Дюла с презрением оглядел удилище-орешину, невзрачную пробку, свинцовое грузило — не шариком, а попросту отрезанное от куска свинца.
— Прямо вот так? Разве так можно? С этаким страшилищем?
— А вот посмотрим! — сказал Лакош.
— Посмотрим! — сказал Дюла.
— Одолжите мне одну-две рыбки.
Лакош подступил к Дюле, взял у него из рук бачок с живцами. Дюла не противился, он был в такой ярости, что не мог слова вымолвить, и глядел на меня, как будто говорил: «Ну, а с тобой я еще расквитаюсь».
Мы последовали за Лакошем вниз, к омуту. К иве.
— Становлюсь на то же самое место, где стояли вы. Крючок тоже забрасываю туда же.
— Идет, — сказал Дюла.
Лакош отмотал полтора метра лески и забросил удочку.
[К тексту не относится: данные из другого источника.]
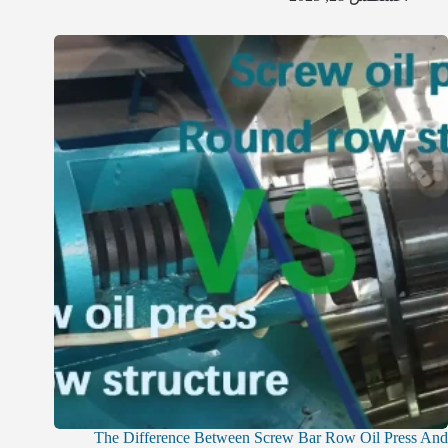
The Difference Between Screw Bar Row Oil Press And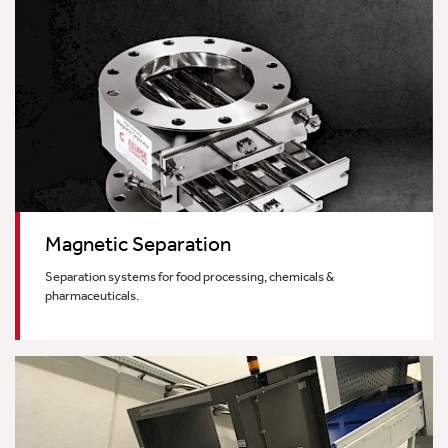
Magnetic Separation
Separation systems for food processing, chemicals &
pharmaceuticals.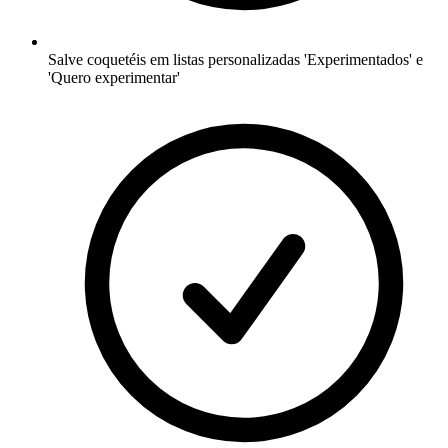
Salve coquetéis em listas personalizadas 'Experimentados' e
'Quero experimentar'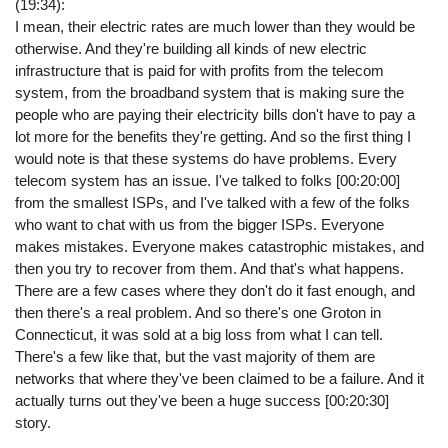
(19:34):
I mean, their electric rates are much lower than they would be
otherwise. And they're building all kinds of new electric
infrastructure that is paid for with profits from the telecom
system, from the broadband system that is making sure the
people who are paying their electricity bills don't have to pay a
lot more for the benefits they're getting. And so the first thing I
would note is that these systems do have problems. Every
telecom system has an issue. I've talked to folks [00:20:00]
from the smallest ISPs, and I've talked with a few of the folks
who want to chat with us from the bigger ISPs. Everyone
makes mistakes. Everyone makes catastrophic mistakes, and
then you try to recover from them. And that's what happens.
There are a few cases where they don't do it fast enough, and
then there's a real problem. And so there's one Groton in
Connecticut, it was sold at a big loss from what I can tell.
There's a few like that, but the vast majority of them are
networks that where they've been claimed to be a failure. And it
actually turns out they've been a huge success [00:20:30]
story.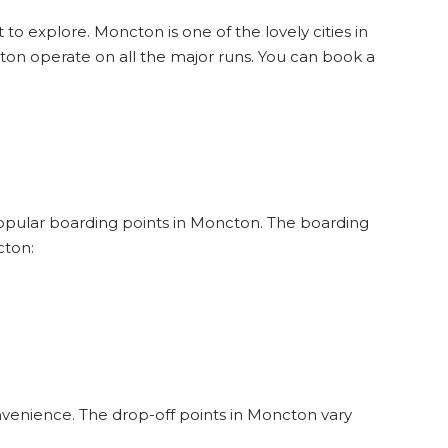
 to explore. Moncton is one of the lovely cities in
on operate on all the major runs. You can book a
 popular boarding points in Moncton. The boarding
cton:
nvenience. The drop-off points in Moncton vary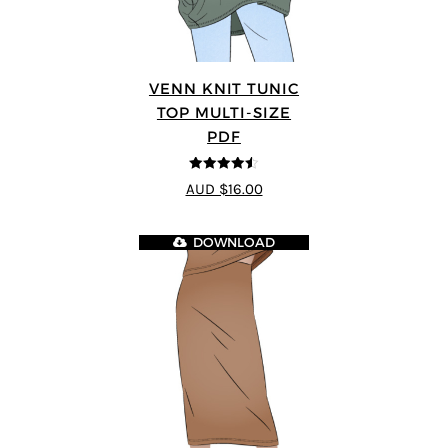
VENN KNIT TUNIC
TOP MULTI-SIZE
PDF
4.5
out of 5
AUD $16.00
DOWNLOAD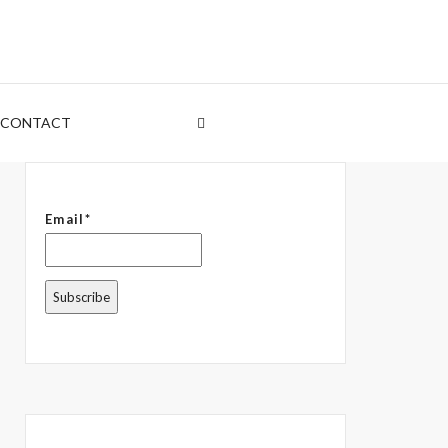
CONTACT
Email*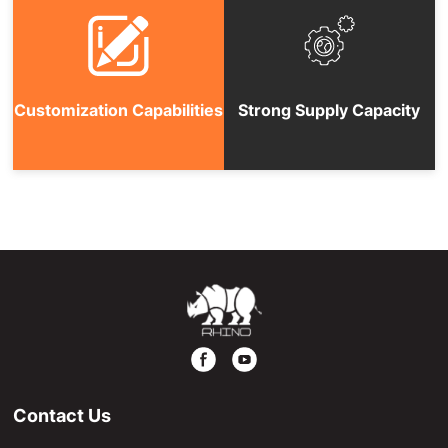
Customization Capabilities
Strong Supply Capacity
Contact Us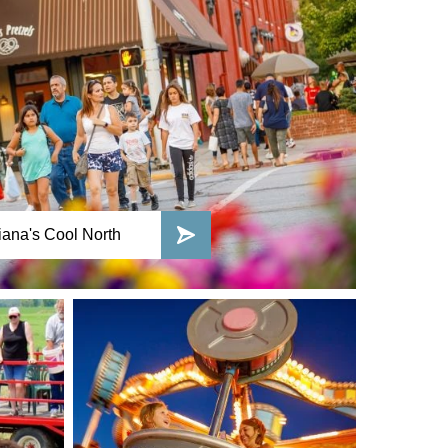
ana's Cool North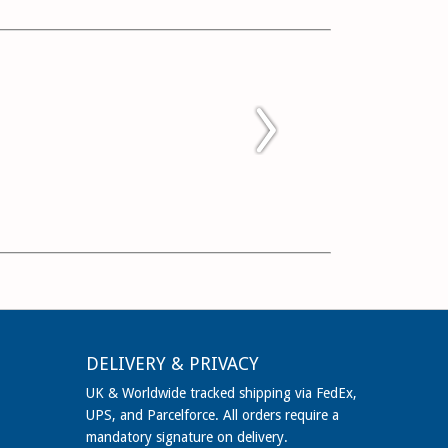
DELIVERY & PRIVACY
UK & Worldwide tracked shipping via FedEx,
UPS, and Parcelforce. All orders require a
mandatory signature on delivery.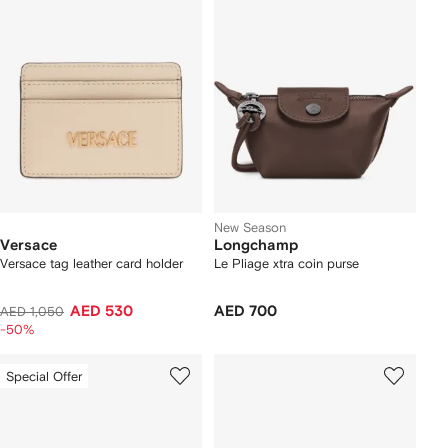
New Season
Versace
Longchamp
Versace tag leather card holder
Le Pliage xtra coin purse
AED 530
AED 700
AED 1,050
-50%
Special Offer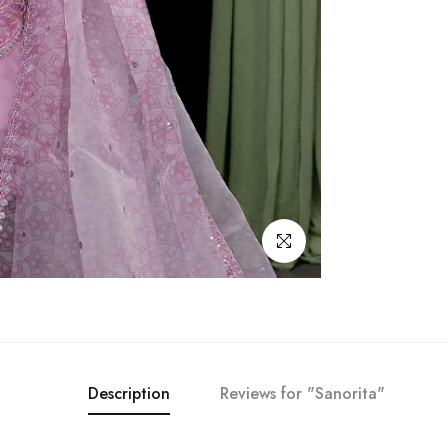
Click to enlarge
Description
Reviews for "Sanorita"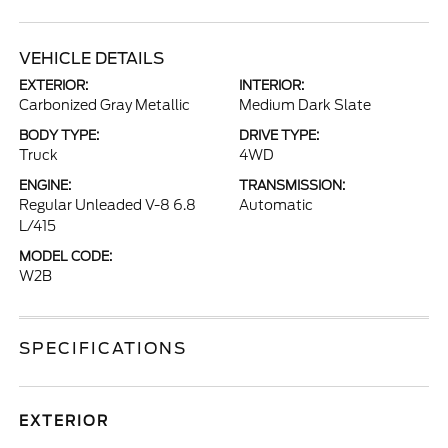
VEHICLE DETAILS
EXTERIOR:
INTERIOR:
Carbonized Gray Metallic
Medium Dark Slate
BODY TYPE:
DRIVE TYPE:
Truck
4WD
ENGINE:
TRANSMISSION:
Regular Unleaded V-8 6.8
Automatic
L/415
MODEL CODE:
W2B
SPECIFICATIONS
EXTERIOR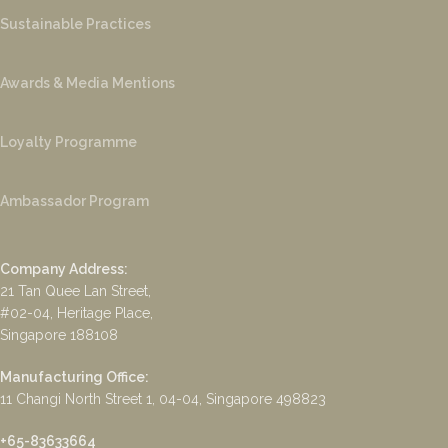
Sustainable Practices
Awards & Media Mentions
Loyalty Programme
Ambassador Program
Company Address:
21 Tan Quee Lan Street,
#02-04, Heritage Place,
Singapore 188108
Manufacturing Office:
11 Changi North Street 1, 04-04, Singapore 498823
+65-83633664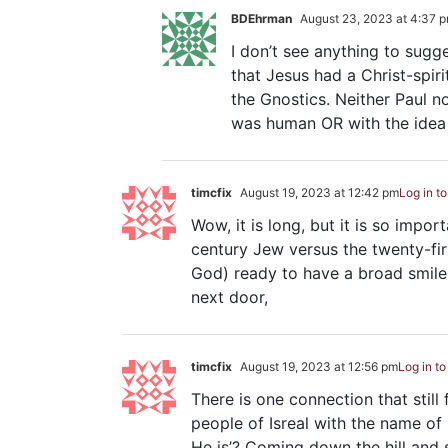
BDEhrman
August 23, 2023 at 4:37 
I don’t see anything to sugg
that Jesus had a Christ-spir
the Gnostics. Neither Paul n
was human OR with the idea 
timcfix
August 19, 2023 at 12:42 pm
Log in t
Wow, it is long, but it is so impor
century Jew versus the twenty-firs
God) ready to have a broad smile
next door,
timcfix
August 19, 2023 at 12:56 pm
Log in to
There is one connection that still
people of Isreal with the name of 
He is’? Coming down the hill and 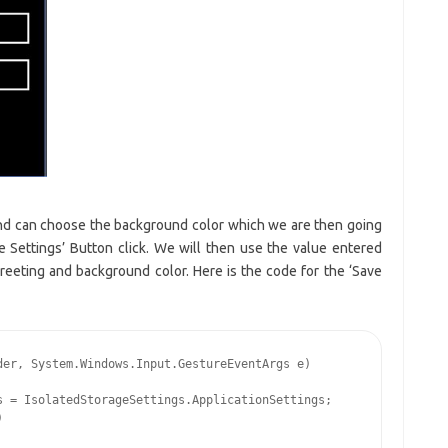
and can choose the background color which we are then going
e Settings’ Button click. We will then use the value entered
eeting and background color. Here is the code for the ‘Save
er, System.Windows.Input.GestureEventArgs e)

 = IsolatedStorageSettings.ApplicationSettings;


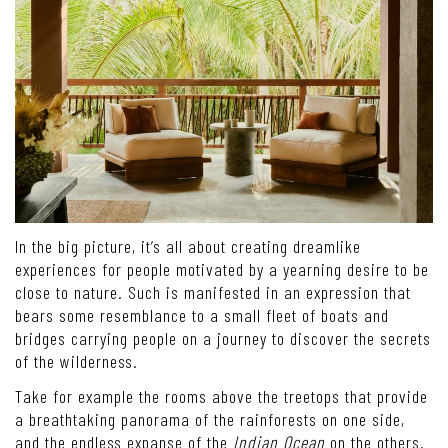
In the big picture, it’s all about creating dreamlike
experiences for people motivated by a yearning desire to be
close to nature. Such is manifested in an expression that
bears some resemblance to a small fleet of boats and
bridges carrying people on a journey to discover the secrets
of the wilderness.
Take for example the rooms above the treetops that provide
a breathtaking panorama of the rainforests on one side,
and the endless expanse of the
Indian Ocean
on the others.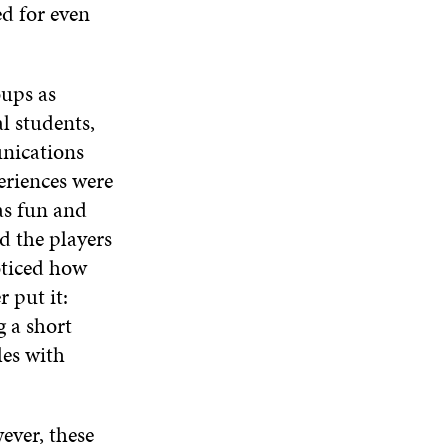
ed for even
oups as
l students,
nications
eriences were
as fun and
d the players
oticed how
r put it:
g a short
les with
ever, these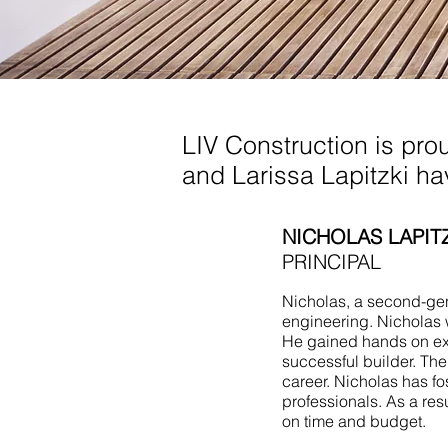
Living Room Additio
LIV Construction is pro
and Larissa Lapitzki h
NICHOLAS LAPIT
PRINCIPAL
Nicholas, a second-gene
engineering. Nicholas 
He gained hands on ex
successful builder. Th
career. Nicholas has fo
professionals. As a res
on time and budget.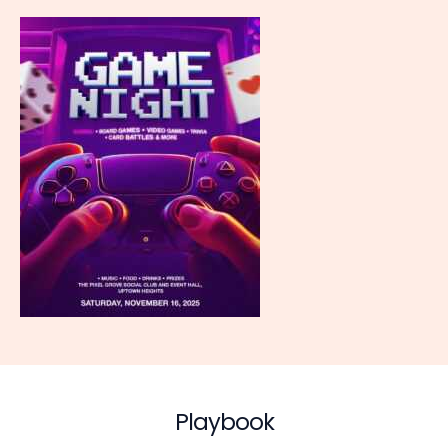
Playbook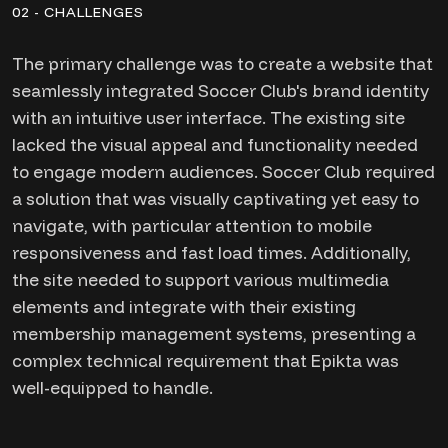
02 - CHALLENGES
The primary challenge was to create a website that
seamlessly integrated Soccer Club's brand identity
with an intuitive user interface. The existing site
lacked the visual appeal and functionality needed
to engage modern audiences. Soccer Club required
a solution that was visually captivating yet easy to
navigate, with particular attention to mobile
responsiveness and fast load times. Additionally,
the site needed to support various multimedia
elements and integrate with their existing
membership management systems, presenting a
complex technical requirement that Epikta was
well-equipped to handle.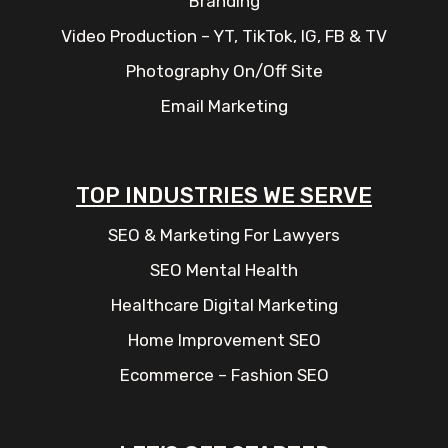
Branding
Video Production – YT, TikTok, IG, FB & TV
Photography On/Off Site
Email Marketing
TOP INDUSTRIES WE SERVE
SEO & Marketing For Lawyers
SEO Mental Health
Healthcare Digital Marketing
Home Improvement SEO
Ecommerce – Fashion SEO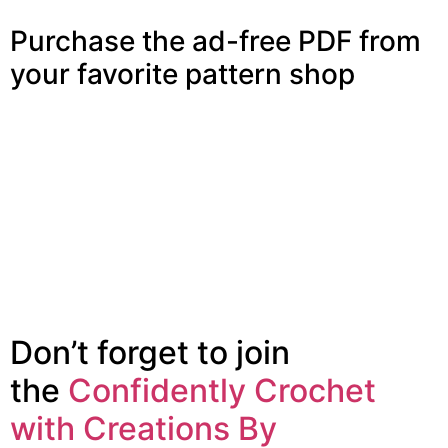
Purchase the ad-free PDF from
your favorite pattern shop
Don’t forget to join
the
Confidently Crochet
with Creations By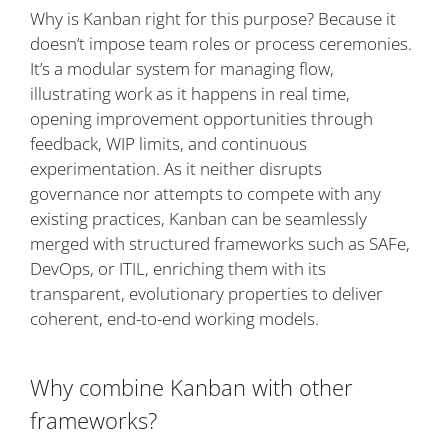
Why is Kanban right for this purpose? Because it
doesn’t impose team roles or process ceremonies.
It’s a modular system for managing flow,
illustrating work as it happens in real time,
opening improvement opportunities through
feedback, WIP limits, and continuous
experimentation. As it neither disrupts
governance nor attempts to compete with any
existing practices, Kanban can be seamlessly
merged with structured frameworks such as SAFe,
DevOps, or ITIL, enriching them with its
transparent, evolutionary properties to deliver
coherent, end-to-end working models.
Why combine Kanban with other
frameworks?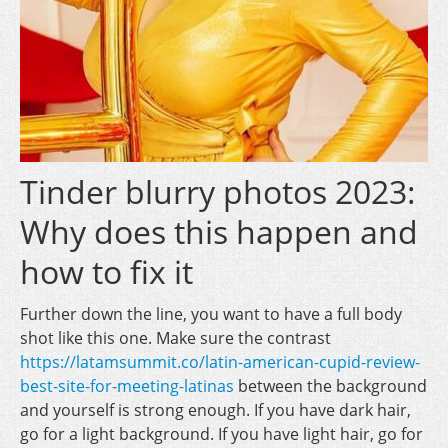
Tinder blurry photos 2023:
Why does this happen and
how to fix it
Further down the line, you want to have a full body
shot like this one. Make sure the contrast
https://latamsummit.co/latin-american-cupid-review-
best-site-for-meeting-latinas
between the background
and yourself is strong enough. If you have dark hair,
go for a light background. If you have light hair, go for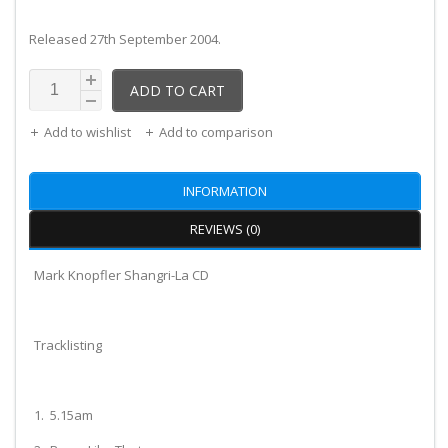
Released 27th September 2004.
ADD TO CART
Add to wishlist
Add to comparison
INFORMATION
REVIEWS (0)
Mark Knopfler Shangri-La CD
Tracklisting
1. 5.15am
Течение было такое сильное, а волнение так велико, что, несмотря на тяжелое свинцовое грузило, поплавок приходилось придерживать, иначе вода тотчас унесла бы его. Пробка-поплавок, накренившись, стояла в воде, леса была туго натянута.
— В книгах по рыболовству так не полагается, — проворчал Дюла.
Спустя минуту ли, пять ли, никак не больше, пробку потянуло в водоворот, так что удилище изогнулось.
— Крючок зацепился за корень, — успел только сказать Дюла; всколыхнув поверхность воды, Лакош выбросил на берег щуку — извивающуюся здоровенную рыбину. Такой большой щуки мы не только никогда не вылавливали, но даже видом не видывали.
Лакош подошел к ней, чтобы достать из пасти крючок.
Дюла порылся в своей рыбацкой сумке, и в руках у него сверкнул, звякнул какой-то никелированный инструмент.
— Вот чем распялить ей пасть, — сказал он.
Лакош только рукой махнул, схватил щуку за голову и глубоко запустил ей в жабры большой и указательный пальцы. Рыба, дернувшись, разинула пасть, и Лакош, засунув в пасть другую руку, высвободил крючок. На нем еще болталась наживка, разумеется, уже безжизненная, перекушенная пополам, искромсанная острыми, как иглы, зубами.
— Ничего, сойдет, — сказал Лакош, наживил крючок той же рыбкой — только теперь я заметила, что он пользуется не тройным крючком, а обыкновенным большим одинарным — и снова забросил наживку.